Philipp Boy beendet Karriere: Der Kopf turnt nicht mehr mit

Nach einem Sturz beim DTB-Pokal in Stuttgart wurde der frühere Mehrkampf-Europameister Philipp Boy die Angst nicht los – nun beendet der 25-jährige Cottbuser seine Turn-Karriere.

Über viele Jahre war Philipp Boy ein fester Bestandteil beim DTB-Pokal in Stuttgart, einem von weltweit vier Weltcupturnieren. Am Samstag jedoch trat er nicht im Turntrikot an die Geräte, sondern in einer braunen Strickjacke mit schwarzem T-Shirt darunter. Der Presseraum platzte aus allen Nähten, als der 25-jährige Cottbuser aufs Podium stieg. Obwohl er lächelte, war ihm anzusehen, dass dem zweimaligen Vizeweltmeister im Mehrkampf dieser Gang nicht leichtfiel. „Ich danke für die Wertschätzung“, begann er seine Ausführungen. Dreieinhalb Minuten redete er sich warm, bevor er das, worauf alle warteten, sagte: „Warum ich meine Karriere beenden werde!“

Es war ein langer Prozess, bis der Mehrkampf-Europameister diese Entscheidung für sich getroffen hatte. Begonnen hatte er vor einem Jahr, in Stuttgart. Damals hatte Boy die Reckstange ganz knapp verpasst und war heftig auf die Matten geknallt. „Es war der schlimmste Sturz meiner Karriere.“ Obwohl er außer Prellungen und Stauchungen glücklicherweise keine schwereren Blessuren davongetragen hatte, gab er zu: „In meinem Kopf ist etwas hängen geblieben.“

War er davor einfach völlig unbeschwert an die Geräte gegangen, machte er sich plötzlich Gedanken über die Risiken. An seinem Lieblingsgerät Reck hatte er nun Angst, loszulassen für die Flugelemente. „Ausgerechnet an dem Gerät, an dem ich in London eine Medaille gewinnen wollte.“ Doch bei Olympia verpasste er als Mitfavorit nach Reckabstürzen alle Einzelfinals. Immer wieder dachte er an das Schicksal seines Teamkollegen Ronny Ziesmer, der seit einem Trainingsunfall querschnittsgelähmt ist. „Seit diesem Sturz hatte ich die Bremse im Kopf“, sagte Boy. „Ich konnte das Problem nicht lösen.“ Die vielen Gespräch, der Psychologe, es half alles nichts.

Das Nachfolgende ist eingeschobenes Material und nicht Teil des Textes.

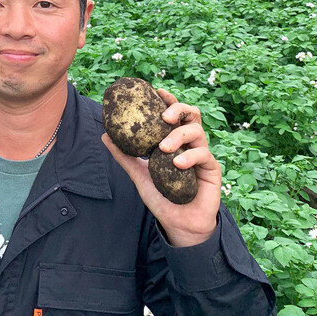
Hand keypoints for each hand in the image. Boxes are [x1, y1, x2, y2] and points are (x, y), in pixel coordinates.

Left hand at [102, 88, 221, 246]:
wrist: (178, 224)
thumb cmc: (162, 197)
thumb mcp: (139, 175)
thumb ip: (124, 156)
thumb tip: (105, 136)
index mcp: (174, 141)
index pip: (174, 114)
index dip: (168, 100)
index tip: (157, 91)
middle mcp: (190, 144)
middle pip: (191, 115)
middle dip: (178, 109)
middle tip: (164, 116)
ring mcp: (201, 155)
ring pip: (197, 131)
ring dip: (179, 135)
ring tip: (164, 147)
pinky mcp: (211, 168)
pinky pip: (203, 155)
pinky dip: (189, 157)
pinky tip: (177, 163)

Philipp Boy war immer schon ein sensibler Turner. Als der Vorturner Fabian Hambüchen von einer Verletzung geplagt wurde, begann der Aufstieg des Cottbusers. 2010 wurde er überraschend WM-Zweiter in Rotterdam. Im Jahr darauf konnte er diese Platzierung in Tokio wiederholen. Als jedoch Hambüchen kurz darauf in den Mehrkampf zurückkehrte, wich das Selbstvertrauen. Der erste Wettkampf danach war der in Stuttgart, mit dem bekannten Ausgang.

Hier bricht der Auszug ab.